◆ Passage shown ◆
= = = = = = =
Advanced data wrangling

The Wrangling Data section of these tutorials have introduced all sorts of ways to transform, manipulate, and reshape data. These tools will be sufficient to handle many data analysis projects, but if you are looking to learn more, or do something beyond the scope of those tools, below is a compilation of links to some additional resources.

Doing things many times with purrr

In R, there are many ways of doing things repeatedly; you may have heard of for loops, the apply family, or mapping functions. The “tidy approach” to running a function many times, or “iterating,” is implemented in the purrr package via map functions. Dr. Rebecca Barter wrote a wonderful introduction to purrr that we recommend if you want to learn about vectors, lists, data frames, and iterating over them. To learn more about iteration generally, check out the R for Data Science chapter on the topic.

Writing your own functions

As you do more data analysis, you may find yourself finding uses for the same code time and time again. Rather than copying and pasting each time you need that code, you could automate that task by writing your own function. The R for Data Science book outlines three advantages of writing a custom function over copying and pasting:

  1. You can give a function an evocative name that makes your code easier to understand.

  2. As requirements change, you only need to update code in one place, instead of many.

  3. You eliminate the chance of making incidental mistakes when you copy and paste (i.e. updating a variable name in one place, but not in another).

We recommend the R4DS Chapter if you are interested in learning more about writing your own functions!

Working with time and date data with lubridate

If you have worked with time and/or date data, you may have found it trickier than expected. As the relevant R for Data Science chapter notes about dates and times: “You use them all the time in your regular life, and they don’t seem to cause much confusion. However, the more you learn about dates and times, the more complicated they seem to get.” We recommend the chapter linked above if you need to work with time and/or data and don’t know where to start.

Working with categories using forcats

In R, data can be classified in a number of ways: logical (true/false), numeric (numbers), or character / string (words). Another data type is a “factor”, or categorical data. When visualizing or presenting categorical data, the order of those categories is often important.

By default, R will order characters alphabetically; if you are graphing categorical data, this ordering may not make sense. (Example: we generally consider days of the week in a non-alphabetical order.) You can reorder categories in your data using forcats. Our brief tutorial on how to refactor levels within plots can be found here

You can learn more about factors, how to make your variables into factors, and how to change the order of factors in the R for Data Science chapter.
= = = = = = =
◆ Stored data ◆
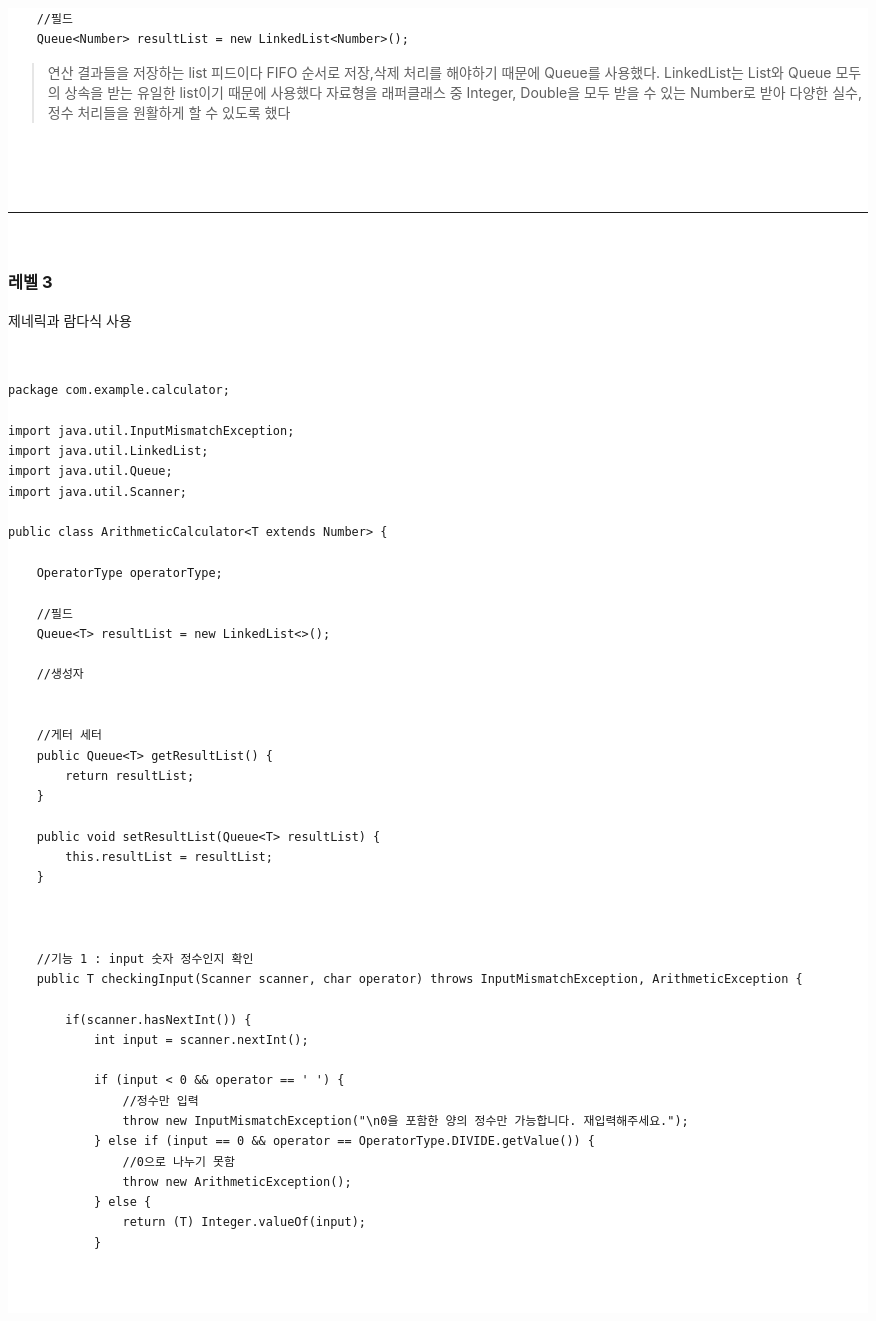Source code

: <pre><code class="language-java">    //필드
    Queue&lt;Number&gt; resultList = new LinkedList&lt;Number&gt;();</code></pre>
<blockquote>
<p>연산 결과들을 저장하는 list 피드이다
FIFO 순서로 저장,삭제 처리를 해야하기 때문에
Queue를 사용했다.
LinkedList는 List와 Queue 모두의 상속을 받는 유일한 list이기 때문에 사용했다
자료형을 래퍼클래스 중 Integer, Double을 모두 받을 수 있는 Number로 받아 다양한 실수,정수 처리들을 원활하게 할 수 있도록 했다</p>
</blockquote>
<br />

<br />

<br />

<hr />
<br />

<h3 id="레벨-3">레벨 3</h3>
<p>제네릭과 람다식 사용</p>
<br />

<pre><code class="language-java">package com.example.calculator;

import java.util.InputMismatchException;
import java.util.LinkedList;
import java.util.Queue;
import java.util.Scanner;

public class ArithmeticCalculator&lt;T extends Number&gt; {

    OperatorType operatorType;

    //필드
    Queue&lt;T&gt; resultList = new LinkedList&lt;&gt;();

    //생성자


    //게터 세터
    public Queue&lt;T&gt; getResultList() {
        return resultList;
    }

    public void setResultList(Queue&lt;T&gt; resultList) {
        this.resultList = resultList;
    }



    //기능 1 : input 숫자 정수인지 확인
    public T checkingInput(Scanner scanner, char operator) throws InputMismatchException, ArithmeticException {

        if(scanner.hasNextInt()) {
            int input = scanner.nextInt();

            if (input &lt; 0 &amp;&amp; operator == ' ') {
                //정수만 입력
                throw new InputMismatchException(&quot;\n0을 포함한 양의 정수만 가능합니다. 재입력해주세요.&quot;);
            } else if (input == 0 &amp;&amp; operator == OperatorType.DIVIDE.getValue()) {
                //0으로 나누기 못함
                throw new ArithmeticException();
            } else {
                return (T) Integer.valueOf(input);
            }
= = = = = = =
◆ Tasks and exercises ◆
1. Using the passage on advanced data wrangling, decide whether each statement agrees with it, and give yes or no for each along with the deciding words of the passage, quoted exactly: (a) By default, R orders characters alphabetically. (b) The tidy approach to iterating is implemented in the lubridate package. (c) The R for Data Science book lists three advantages of writing a custom function over copying and pasting.
2. Copy out the lines of the records from the line containing "import java.util.InputMismatchException;" through the end of the records, both ends included.

◆ Solutions below ◆
1.
(a) Yes: "By default, R will order characters alphabetically"
(b) No: "is implemented in the purrr package via map functions"
(c) Yes: "The R for Data Science book outlines three advantages of writing a custom function over copying and pasting"

2.
import java.util.InputMismatchException;
import java.util.LinkedList;
import java.util.Queue;
import java.util.Scanner;

public class ArithmeticCalculator&lt;T extends Number&gt; {

    OperatorType operatorType;

    //필드
    Queue&lt;T&gt; resultList = new LinkedList&lt;&gt;();

    //생성자


    //게터 세터
    public Queue&lt;T&gt; getResultList() {
        return resultList;
    }

    public void setResultList(Queue&lt;T&gt; resultList) {
        this.resultList = resultList;
    }



    //기능 1 : input 숫자 정수인지 확인
    public T checkingInput(Scanner scanner, char operator) throws InputMismatchException, ArithmeticException {

        if(scanner.hasNextInt()) {
            int input = scanner.nextInt();

            if (input &lt; 0 &amp;&amp; operator == ' ') {
                //정수만 입력
                throw new InputMismatchException(&quot;\n0을 포함한 양의 정수만 가능합니다. 재입력해주세요.&quot;);
            } else if (input == 0 &amp;&amp; operator == OperatorType.DIVIDE.getValue()) {
                //0으로 나누기 못함
                throw new ArithmeticException();
            } else {
                return (T) Integer.valueOf(input);
            }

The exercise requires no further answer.